Choosing Disposing of the Body by Hugh Whitemore was a bold move by the St Nicolas Players. It’s not an easy play and reviews of other groups performing it would seem to suggest it isn't universally enjoyed. It could be a powerful piece of theatre but its lack of pace in the first half, on account of the many monologues which pepper the action, asks a lot of the audience. The second half is more arresting, as the characters become more animated and visceral: emotions are heightened by the pain of loss and betrayal.

Jed Laxton, who played Henry, is to be commended for pouring every ounce of emotion into this complex role. His anguish was palpable as his world began to crumble: his clothes, demeanour and mannerisms matched the turmoil in his mind.

Martin Tyrrell has a strong stage presence. Very easy to watch, he always looked comfortable in the role as Alexander, whether it was being the rather pompous teacher at the start or later as the angry and heart-broken husband, having to face his wife’s duplicity.

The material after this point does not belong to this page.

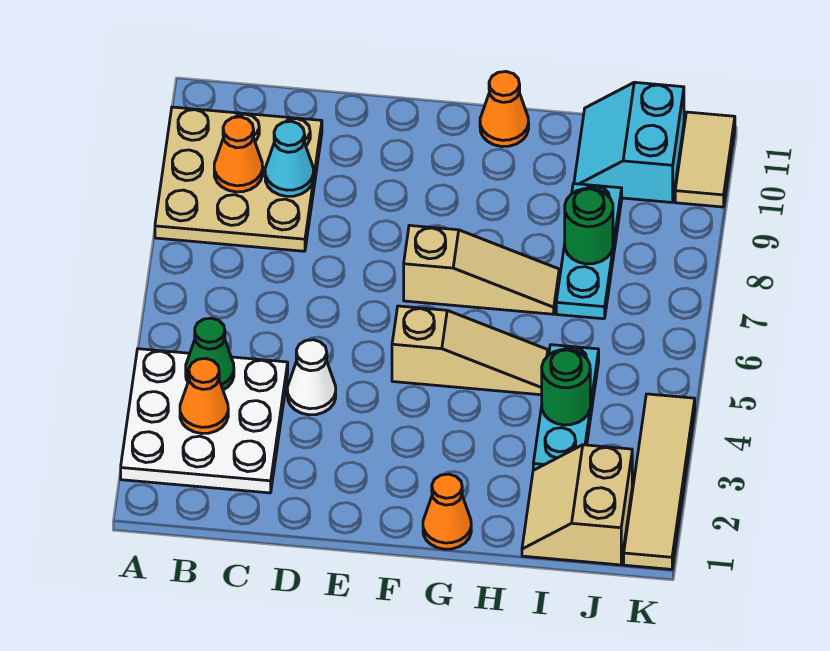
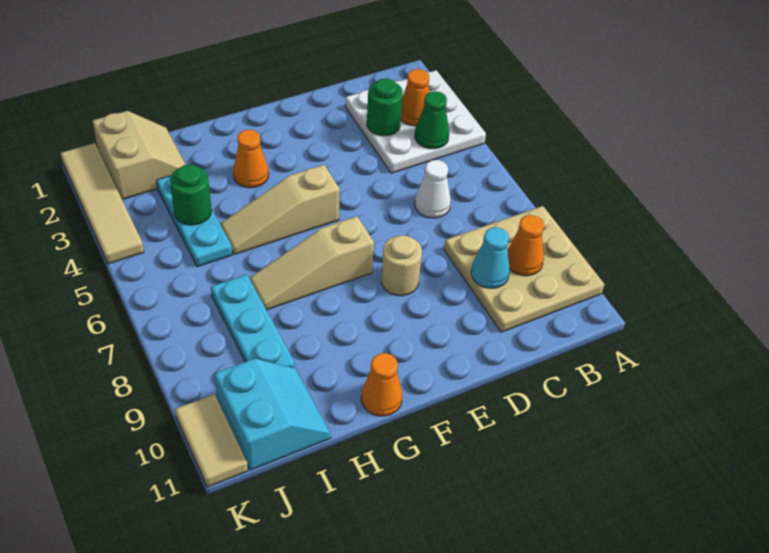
white 1x1 cone [287,340,336,415] -> white 1x1 cone moved to [415,160,451,218]
none -> tan 1x1 round brick [381,235,422,296]
orange 1x1 cone [423,474,471,549] -> orange 1x1 cone moved to [233,130,269,188]
green 1x1 round brick [565,188,613,264] -> green 1x1 round brick moved to [367,79,403,136]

Arline Evenden explored how rejection can change a warm and generous wife into the dejected, lost soul that Angela sadly became. It was clear that husband-stealer Joanna, played ably by Jules Jones, hadn’t quite anticipated how far-reaching her little fling would be.

A female Inspector Poole was played by Pippa Grover, who delivered her lines with confidence and good diction: someone to watch for the future. The character of Kate (Ann Temple) surprised us all with her own revelations in the second half, as did the prodigal son, Ben (Kevin Palmer) who displayed his own raw emotions because of guilt. And kudos to Rob Nicholls, the hotel manager, for his expert upending of Henry which produced a whoop of delight from the audience.

The set was cleverly designed, using three projection screens to show the interiors and exteriors: without this, set changes would have stifled the pace even more. I would have preferred the typing scenes to have been played further downstage: any sexual tension between Henry and Joanna in the early days of their relationship was lost behind the sofa.

Finally, just a personal opinion, but I do find it awkward to see the cast already in place when I enter the theatre. The main characters were seated, frozen on stage, while members of the audience took their seats, rooted around in bags for sweets, talked to friends or hid behind programmes, anything to lessen their discomfort. I love audience involvement during a performance: the cast can run down the aisles and interact as much as they like. But when house lights are up, the magic, for me, isn’t there.

Likewise, at the end, instead of the actors acknowledging their audience with smiles and bows, they slowly took their positions and held blank expressions. Hence, the applause was short-lived as the audience members didn't quite know how to show their appreciation. I've never seen the South Holland Centre clear so quickly as it dawned on everyone that the cast couldn't go home until we did.


Well done, Nick Fletcher, for tackling this play as Director and getting the very best out of your actors. I am sure they will have found the experience of being involved in such an emotionally-demanding play hugely rewarding. The society will certainly reap the benefit.